Excerpt:
|---|
Floyd | I don't know the word "clamp".
Floyd |
Floyd | >
genericgeekgirl says (to Floyd), "put helpers on bellows"
Floyd | Done.
Floyd |
Floyd | Red - at least you think it's Red - clambers up onto the sofa and crows
Floyd | at the top of his scrawny little lungs.
Floyd |
Floyd | >
phoenix says (to Floyd), "x bellows"
Floyd | It's an ordinary bellows, lying in the middle of the room in front of
Floyd | Uncle Foggy's desk.  Two bits of tapered wood are joined by an
Floyd | accordion-like sleeve. Pulling the handle out fills it with air;
Floyd | squeezing them together expels the air.  You and Winnie used to use
Floyd | enjoy using this particular bellows to inflate Uncle Foggy's
Floyd | Super-Bendy Balloon-Animal Balloons (pat.  pending).
Floyd |
Floyd | Attached to the tube of the bellows is one of Uncle Foggy's Rainbow
Floyd | Wacky Straws (pat.  pending).
Floyd |
Floyd | "Thanks for tuning in," says Julia Childs.  "I know you'll just LOVE
Floyd | our all day long chicken recipe-athon!"
Floyd |
Floyd | >
phoenix says, "doesn't seem to be attached"
borowski says (to floyd), "x helper"
Floyd | The Hedge Helpers (pat.  pending) extend a gardener's reach while
Floyd | trimming tall hedges.  They clamp on to the shoulders at one end, and
Floyd | end in a pair of articulated rubber hands at the other.  The hands
Floyd | operate a second pair of shears, mimicking the operator's own hands,
Floyd | doubling both his reach and his efficiency.
Floyd |
Floyd | The Hedge Helpers (pat.  pending) are another of Uncle Foggy's
Floyd | inventions.  Being the recluse he was, he liked his hedges TALL.
Floyd |
Floyd | The terrible pounding resumes briefly as Mrs.  Faverolles makes another
Floyd | attempt at the door.
Floyd |
Floyd | >
phoenix says, "but if it's sitting on top of the bellows maybe the buffalo can hit it"
phoenix says (to Floyd), "get on desk"
Floyd | Wings flapping, you leap up on to the desk.
Floyd |
Floyd | On the television, Julia Childs is busy shoving her entire forearm up
Floyd | some poor chicken's posterior.  How humiliating!
Floyd |
Floyd | >
phoenix says (to Floyd), "press button"
Floyd | The Buffalo-On-A-Spring (pat.  pending) zooms off the wall with a
Floyd | resounding SPROI-OI-OING.  The trophy jerks to a sudden stop about
Floyd | three feet off the ground, in front of the desk, and just above the
Floyd | bellows lying in the middle of the room.  Mr.  Dorkings, standing near
Floyd | the bellows, leaps with bulging eyes from the path of the charging
Floyd | trophy.  A moment later, the head snaps back to the wall.
|---|
Exercise 1:
In the game transcript, what is at the other end of the Hedge Helpers from the part that clamps on to the shoulders?
Exercise 2:
Duplicate the part of the game transcript from "Floyd | The Buffalo-On-A-Spring" up to and including "to the wall.".

Data rows:
|---|
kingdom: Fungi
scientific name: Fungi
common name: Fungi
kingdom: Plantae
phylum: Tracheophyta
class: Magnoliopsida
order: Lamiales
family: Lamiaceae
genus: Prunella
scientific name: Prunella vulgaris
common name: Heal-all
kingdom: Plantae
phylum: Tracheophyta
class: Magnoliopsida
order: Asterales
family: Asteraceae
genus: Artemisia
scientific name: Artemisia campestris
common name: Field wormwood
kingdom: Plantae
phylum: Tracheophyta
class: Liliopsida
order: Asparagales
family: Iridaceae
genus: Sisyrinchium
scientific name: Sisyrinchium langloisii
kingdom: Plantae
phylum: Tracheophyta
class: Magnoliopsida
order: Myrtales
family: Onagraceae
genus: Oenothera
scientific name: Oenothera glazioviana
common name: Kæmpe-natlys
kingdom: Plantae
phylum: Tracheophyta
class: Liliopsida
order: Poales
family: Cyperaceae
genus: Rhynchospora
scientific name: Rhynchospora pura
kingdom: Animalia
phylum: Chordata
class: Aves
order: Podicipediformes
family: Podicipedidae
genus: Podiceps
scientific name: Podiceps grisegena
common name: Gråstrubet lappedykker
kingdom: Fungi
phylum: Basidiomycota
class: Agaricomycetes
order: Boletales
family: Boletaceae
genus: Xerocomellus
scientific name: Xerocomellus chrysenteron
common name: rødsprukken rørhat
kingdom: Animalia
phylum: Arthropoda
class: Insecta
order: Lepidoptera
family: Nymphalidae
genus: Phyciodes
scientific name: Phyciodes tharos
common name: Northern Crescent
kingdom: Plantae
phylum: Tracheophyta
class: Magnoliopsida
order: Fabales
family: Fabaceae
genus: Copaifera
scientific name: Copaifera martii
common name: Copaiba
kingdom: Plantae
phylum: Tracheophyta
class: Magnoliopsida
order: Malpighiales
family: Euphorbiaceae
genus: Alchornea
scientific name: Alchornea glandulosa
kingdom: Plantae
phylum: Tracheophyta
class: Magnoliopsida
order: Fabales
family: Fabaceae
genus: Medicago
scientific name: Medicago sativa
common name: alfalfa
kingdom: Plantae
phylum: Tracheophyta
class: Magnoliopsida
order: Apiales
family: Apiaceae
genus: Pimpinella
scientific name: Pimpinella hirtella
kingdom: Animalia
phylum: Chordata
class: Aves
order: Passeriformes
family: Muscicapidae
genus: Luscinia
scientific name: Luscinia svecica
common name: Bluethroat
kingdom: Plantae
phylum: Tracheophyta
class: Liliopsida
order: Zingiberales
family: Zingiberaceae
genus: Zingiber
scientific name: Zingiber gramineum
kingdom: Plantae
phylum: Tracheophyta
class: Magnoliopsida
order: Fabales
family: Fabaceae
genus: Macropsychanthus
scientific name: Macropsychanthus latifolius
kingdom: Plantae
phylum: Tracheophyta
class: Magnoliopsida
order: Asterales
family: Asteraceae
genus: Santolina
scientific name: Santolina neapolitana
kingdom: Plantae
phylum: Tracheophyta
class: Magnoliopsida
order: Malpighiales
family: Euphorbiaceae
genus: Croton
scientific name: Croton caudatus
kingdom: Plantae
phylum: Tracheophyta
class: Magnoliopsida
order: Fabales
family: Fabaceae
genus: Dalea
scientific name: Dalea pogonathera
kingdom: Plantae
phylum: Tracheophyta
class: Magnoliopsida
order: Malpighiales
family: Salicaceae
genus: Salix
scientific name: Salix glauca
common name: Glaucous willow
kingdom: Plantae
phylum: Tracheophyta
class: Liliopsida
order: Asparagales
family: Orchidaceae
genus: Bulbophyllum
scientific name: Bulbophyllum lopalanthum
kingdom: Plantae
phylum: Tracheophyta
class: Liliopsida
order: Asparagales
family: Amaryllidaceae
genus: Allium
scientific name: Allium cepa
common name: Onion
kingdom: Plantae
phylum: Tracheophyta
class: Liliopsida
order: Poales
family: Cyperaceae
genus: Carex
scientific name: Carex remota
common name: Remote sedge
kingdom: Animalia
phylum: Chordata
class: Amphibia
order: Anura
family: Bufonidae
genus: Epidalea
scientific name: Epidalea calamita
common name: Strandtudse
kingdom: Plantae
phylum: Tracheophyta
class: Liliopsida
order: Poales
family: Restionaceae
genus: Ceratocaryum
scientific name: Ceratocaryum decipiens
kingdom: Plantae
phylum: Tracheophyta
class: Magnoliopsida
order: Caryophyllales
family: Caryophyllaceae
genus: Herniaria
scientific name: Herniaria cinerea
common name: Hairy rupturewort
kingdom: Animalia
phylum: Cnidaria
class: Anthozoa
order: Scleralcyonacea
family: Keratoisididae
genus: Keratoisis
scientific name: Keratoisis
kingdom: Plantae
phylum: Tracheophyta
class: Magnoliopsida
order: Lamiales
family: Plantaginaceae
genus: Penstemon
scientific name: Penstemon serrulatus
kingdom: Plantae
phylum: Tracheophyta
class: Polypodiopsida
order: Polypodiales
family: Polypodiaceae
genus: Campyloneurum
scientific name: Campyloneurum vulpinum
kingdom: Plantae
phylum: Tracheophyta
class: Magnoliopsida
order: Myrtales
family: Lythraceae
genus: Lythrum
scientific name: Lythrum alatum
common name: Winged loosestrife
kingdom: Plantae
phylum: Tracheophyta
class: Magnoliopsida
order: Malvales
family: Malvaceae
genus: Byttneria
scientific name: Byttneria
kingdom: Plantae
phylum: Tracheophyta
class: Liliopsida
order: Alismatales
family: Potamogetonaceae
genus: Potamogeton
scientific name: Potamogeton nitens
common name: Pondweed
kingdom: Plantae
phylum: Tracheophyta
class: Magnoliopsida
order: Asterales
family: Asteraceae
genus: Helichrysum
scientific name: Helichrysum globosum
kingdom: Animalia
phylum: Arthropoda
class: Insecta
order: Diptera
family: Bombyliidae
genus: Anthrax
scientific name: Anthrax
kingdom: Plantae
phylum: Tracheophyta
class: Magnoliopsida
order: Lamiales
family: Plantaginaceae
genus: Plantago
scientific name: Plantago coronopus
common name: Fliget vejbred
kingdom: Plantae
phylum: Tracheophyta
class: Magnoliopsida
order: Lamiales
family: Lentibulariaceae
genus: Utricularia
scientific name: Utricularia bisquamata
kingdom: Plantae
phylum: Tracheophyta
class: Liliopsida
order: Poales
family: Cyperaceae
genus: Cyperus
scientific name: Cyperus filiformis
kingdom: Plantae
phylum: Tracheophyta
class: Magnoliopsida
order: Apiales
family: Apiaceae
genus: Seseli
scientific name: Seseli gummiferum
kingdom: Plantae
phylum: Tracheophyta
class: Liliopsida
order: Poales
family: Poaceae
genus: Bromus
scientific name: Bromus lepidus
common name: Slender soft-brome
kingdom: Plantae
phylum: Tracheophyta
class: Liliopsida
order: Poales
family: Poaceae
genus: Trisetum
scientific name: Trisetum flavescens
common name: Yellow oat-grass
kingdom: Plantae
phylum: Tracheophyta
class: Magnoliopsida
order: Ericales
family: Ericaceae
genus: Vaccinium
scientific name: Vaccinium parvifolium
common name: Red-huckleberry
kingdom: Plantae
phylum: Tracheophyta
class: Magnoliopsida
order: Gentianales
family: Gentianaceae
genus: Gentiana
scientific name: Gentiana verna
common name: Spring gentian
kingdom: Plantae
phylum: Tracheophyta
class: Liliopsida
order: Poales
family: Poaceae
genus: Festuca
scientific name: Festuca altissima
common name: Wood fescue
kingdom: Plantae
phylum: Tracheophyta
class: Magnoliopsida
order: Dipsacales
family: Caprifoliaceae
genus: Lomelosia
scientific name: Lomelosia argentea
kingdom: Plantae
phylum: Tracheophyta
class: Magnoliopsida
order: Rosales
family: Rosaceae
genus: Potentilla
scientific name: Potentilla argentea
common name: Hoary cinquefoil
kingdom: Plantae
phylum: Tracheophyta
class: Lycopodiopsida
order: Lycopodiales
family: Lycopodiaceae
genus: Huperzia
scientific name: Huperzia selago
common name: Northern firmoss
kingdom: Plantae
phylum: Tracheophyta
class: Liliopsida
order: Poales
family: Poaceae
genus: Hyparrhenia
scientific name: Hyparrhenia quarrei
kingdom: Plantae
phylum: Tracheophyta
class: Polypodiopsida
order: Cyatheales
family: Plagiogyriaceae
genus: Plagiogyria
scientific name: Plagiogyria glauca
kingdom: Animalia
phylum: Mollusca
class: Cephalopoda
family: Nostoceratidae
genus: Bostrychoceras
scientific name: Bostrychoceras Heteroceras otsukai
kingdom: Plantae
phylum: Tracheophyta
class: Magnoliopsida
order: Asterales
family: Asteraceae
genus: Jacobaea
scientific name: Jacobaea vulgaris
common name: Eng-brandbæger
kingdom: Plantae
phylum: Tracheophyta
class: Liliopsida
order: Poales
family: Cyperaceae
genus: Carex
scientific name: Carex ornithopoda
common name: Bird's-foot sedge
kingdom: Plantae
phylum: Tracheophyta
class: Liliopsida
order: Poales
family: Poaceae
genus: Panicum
|---|
Full solution 1:
A pair of articulated rubber hands.

Full solution 2:
Floyd | The Buffalo-On-A-Spring (pat.  pending) zooms off the wall with a
Floyd | resounding SPROI-OI-OING.  The trophy jerks to a sudden stop about
Floyd | three feet off the ground, in front of the desk, and just above the
Floyd | bellows lying in the middle of the room.  Mr.  Dorkings, standing near
Floyd | the bellows, leaps with bulging eyes from the path of the charging
Floyd | trophy.  A moment later, the head snaps back to the wall.